Stored data entries:
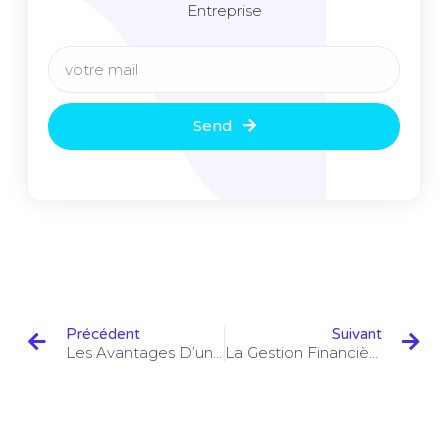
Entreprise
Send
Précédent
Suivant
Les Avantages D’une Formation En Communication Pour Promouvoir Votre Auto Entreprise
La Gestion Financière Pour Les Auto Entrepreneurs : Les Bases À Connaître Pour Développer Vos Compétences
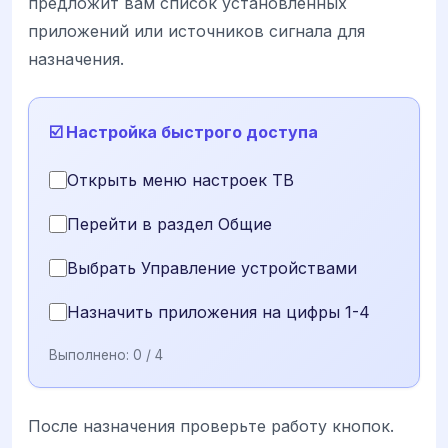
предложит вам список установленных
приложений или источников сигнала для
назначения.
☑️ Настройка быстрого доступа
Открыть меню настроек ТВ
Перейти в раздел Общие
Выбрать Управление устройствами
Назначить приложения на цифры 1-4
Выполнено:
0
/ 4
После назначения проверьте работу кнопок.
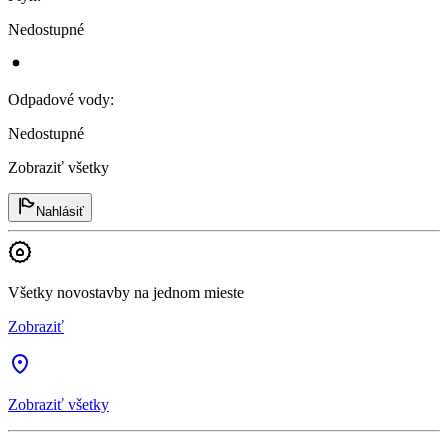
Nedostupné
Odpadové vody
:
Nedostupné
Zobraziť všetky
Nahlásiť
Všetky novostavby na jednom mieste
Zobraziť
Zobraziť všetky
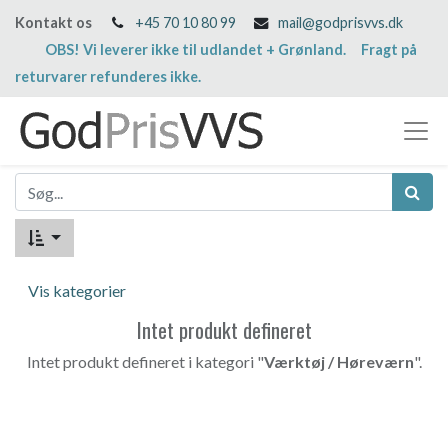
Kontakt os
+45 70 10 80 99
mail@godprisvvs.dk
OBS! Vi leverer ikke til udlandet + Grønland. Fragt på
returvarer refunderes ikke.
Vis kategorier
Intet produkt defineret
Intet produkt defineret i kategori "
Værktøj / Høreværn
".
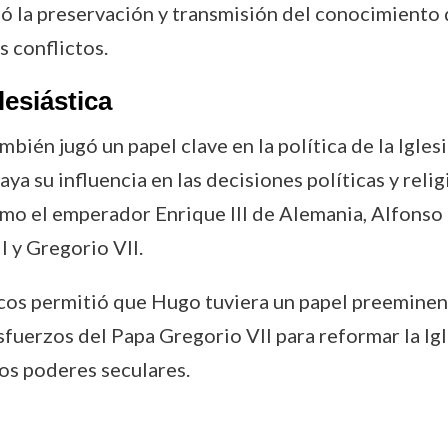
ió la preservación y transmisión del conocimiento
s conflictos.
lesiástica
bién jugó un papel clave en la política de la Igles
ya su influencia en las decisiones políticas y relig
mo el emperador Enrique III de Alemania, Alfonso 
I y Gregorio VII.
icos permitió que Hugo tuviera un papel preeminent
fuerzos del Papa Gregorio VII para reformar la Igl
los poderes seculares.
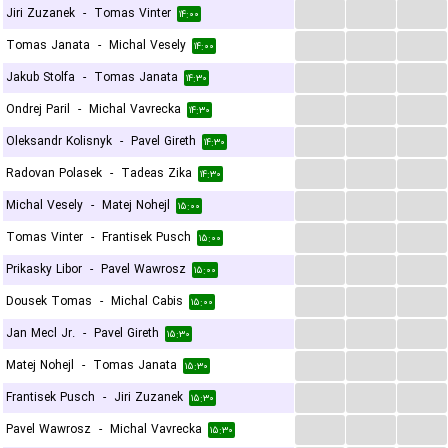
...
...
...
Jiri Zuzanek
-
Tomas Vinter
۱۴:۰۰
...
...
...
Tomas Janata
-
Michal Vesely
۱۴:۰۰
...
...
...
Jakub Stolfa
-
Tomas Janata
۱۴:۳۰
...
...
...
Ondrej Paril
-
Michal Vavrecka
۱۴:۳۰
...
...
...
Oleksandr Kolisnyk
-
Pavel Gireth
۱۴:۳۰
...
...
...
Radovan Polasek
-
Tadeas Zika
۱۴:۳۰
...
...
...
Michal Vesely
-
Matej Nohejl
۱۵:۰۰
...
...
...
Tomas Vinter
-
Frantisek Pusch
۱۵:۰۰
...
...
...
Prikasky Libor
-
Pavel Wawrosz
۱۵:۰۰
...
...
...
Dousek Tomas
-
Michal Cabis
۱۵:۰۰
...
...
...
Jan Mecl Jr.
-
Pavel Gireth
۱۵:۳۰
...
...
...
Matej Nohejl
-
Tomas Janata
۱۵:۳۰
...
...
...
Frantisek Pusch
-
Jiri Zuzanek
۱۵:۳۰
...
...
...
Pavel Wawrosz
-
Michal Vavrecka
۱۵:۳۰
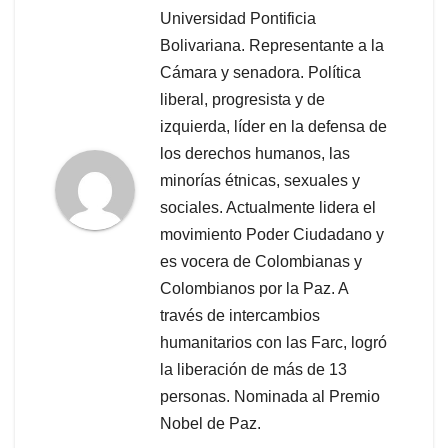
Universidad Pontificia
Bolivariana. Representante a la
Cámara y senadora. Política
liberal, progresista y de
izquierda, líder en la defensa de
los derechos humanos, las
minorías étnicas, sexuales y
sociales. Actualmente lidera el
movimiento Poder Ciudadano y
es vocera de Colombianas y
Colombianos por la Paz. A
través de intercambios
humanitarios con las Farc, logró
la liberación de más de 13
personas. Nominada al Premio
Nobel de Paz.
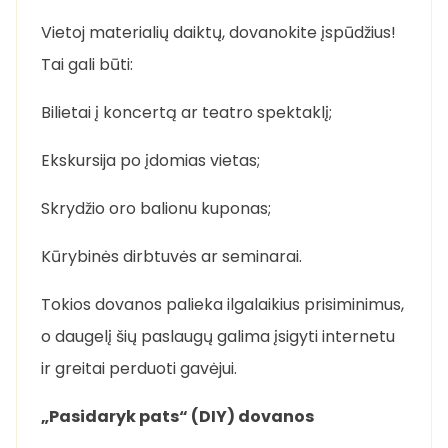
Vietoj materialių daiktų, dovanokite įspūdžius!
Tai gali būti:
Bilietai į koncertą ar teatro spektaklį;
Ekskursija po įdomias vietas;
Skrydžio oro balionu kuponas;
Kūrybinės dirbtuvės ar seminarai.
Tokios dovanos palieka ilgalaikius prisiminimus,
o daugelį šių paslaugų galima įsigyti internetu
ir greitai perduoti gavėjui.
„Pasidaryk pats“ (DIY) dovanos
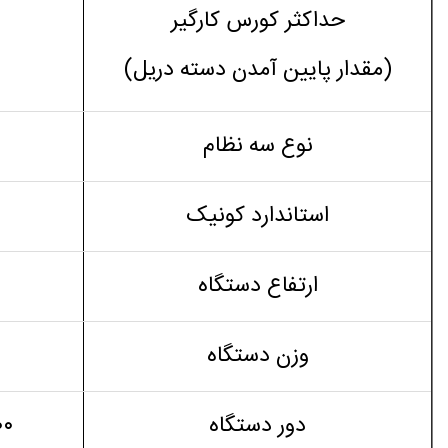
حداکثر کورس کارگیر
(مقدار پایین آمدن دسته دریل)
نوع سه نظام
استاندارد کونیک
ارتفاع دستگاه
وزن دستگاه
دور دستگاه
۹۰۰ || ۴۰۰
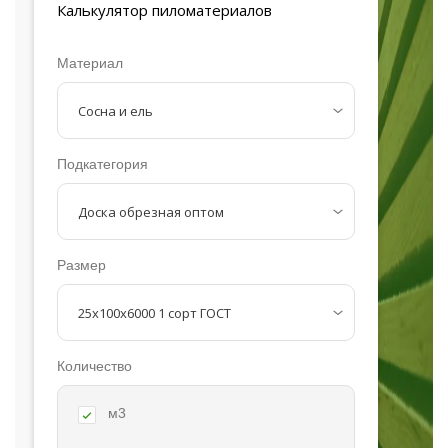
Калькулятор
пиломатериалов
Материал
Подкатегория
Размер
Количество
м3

Problem details =>
The records above should be repeated exactly, with no pictures in the copy.

Answer =>
Entreprise
Send
Précédent
Suivant
Les Avantages D’une Formation En Communication Pour Promouvoir Votre Auto Entreprise
La Gestion Financière Pour Les Auto Entrepreneurs : Les Bases À Connaître Pour Développer Vos Compétences
предложит вам список установленных
приложений или источников сигнала для
назначения.
☑️ Настройка быстрого доступа
Открыть меню настроек ТВ
Перейти в раздел Общие
Выбрать Управление устройствами
Назначить приложения на цифры 1-4
Выполнено:
0
/ 4
После назначения проверьте работу кнопок.
Nedostupné
Odpadové vody
:
Nedostupné
Zobraziť všetky
Nahlásiť
Všetky novostavby na jednom mieste
Zobraziť
Zobraziť všetky
Kontakt os
+45 70 10 80 99
mail@godprisvvs.dk
OBS! Vi leverer ikke til udlandet + Grønland. Fragt på
returvarer refunderes ikke.
Vis kategorier
Intet produkt defineret
Intet produkt defineret i kategori "
Værktøj / Høreværn
".
ió la preservación y transmisión del conocimiento
s conflictos.
lesiástica
bién jugó un papel clave en la política de la Igles
ya su influencia en las decisiones políticas y relig
mo el emperador Enrique III de Alemania, Alfonso 
I y Gregorio VII.
icos permitió que Hugo tuviera un papel preeminent
fuerzos del Papa Gregorio VII para reformar la Igl
los poderes seculares.
...
...
...
Jiri Zuzanek
-
Tomas Vinter
۱۴:۰۰
...
...
...
Tomas Janata
-
Michal Vesely
۱۴:۰۰
...
...
...
Jakub Stolfa
-
Tomas Janata
۱۴:۳۰
...
...
...
Ondrej Paril
-
Michal Vavrecka
۱۴:۳۰
...
...
...
Oleksandr Kolisnyk
-
Pavel Gireth
۱۴:۳۰
...
...
...
Radovan Polasek
-
Tadeas Zika
۱۴:۳۰
...
...
...
Michal Vesely
-
Matej Nohejl
۱۵:۰۰
...
...
...
Tomas Vinter
-
Frantisek Pusch
۱۵:۰۰
...
...
...
Prikasky Libor
-
Pavel Wawrosz
۱۵:۰۰
...
...
...
Dousek Tomas
-
Michal Cabis
۱۵:۰۰
...
...
...
Jan Mecl Jr.
-
Pavel Gireth
۱۵:۳۰
...
...
...
Matej Nohejl
-
Tomas Janata
۱۵:۳۰
...
...
...
Frantisek Pusch
-
Jiri Zuzanek
۱۵:۳۰
...
...
...
Pavel Wawrosz
-
Michal Vavrecka
۱۵:۳۰
Universidad Pontificia
Bolivariana. Representante a la
Cámara y senadora. Política
liberal, progresista y de
izquierda, líder en la defensa de
los derechos humanos, las
minorías étnicas, sexuales y
sociales. Actualmente lidera el
movimiento Poder Ciudadano y
es vocera de Colombianas y
Colombianos por la Paz. A
través de intercambios
humanitarios con las Farc, logró
la liberación de más de 13
personas. Nominada al Premio
Nobel de Paz.
Vietoj materialių daiktų, dovanokite įspūdžius!
Tai gali būti:
Bilietai į koncertą ar teatro spektaklį;
Ekskursija po įdomias vietas;
Skrydžio oro balionu kuponas;
Kūrybinės dirbtuvės ar seminarai.
Tokios dovanos palieka ilgalaikius prisiminimus,
o daugelį šių paslaugų galima įsigyti internetu
ir greitai perduoti gavėjui.
„Pasidaryk pats“ (DIY) dovanos
حداکثر کورس کارگیر
(مقدار پایین آمدن دسته دریل)
نوع سه نظام
استاندارد کونیک
ارتفاع دستگاه
وزن دستگاه
دور دستگاه
۹۰۰ || ۴۰۰
Калькулятор
пиломатериалов
Материал
Подкатегория
Размер
Количество
м3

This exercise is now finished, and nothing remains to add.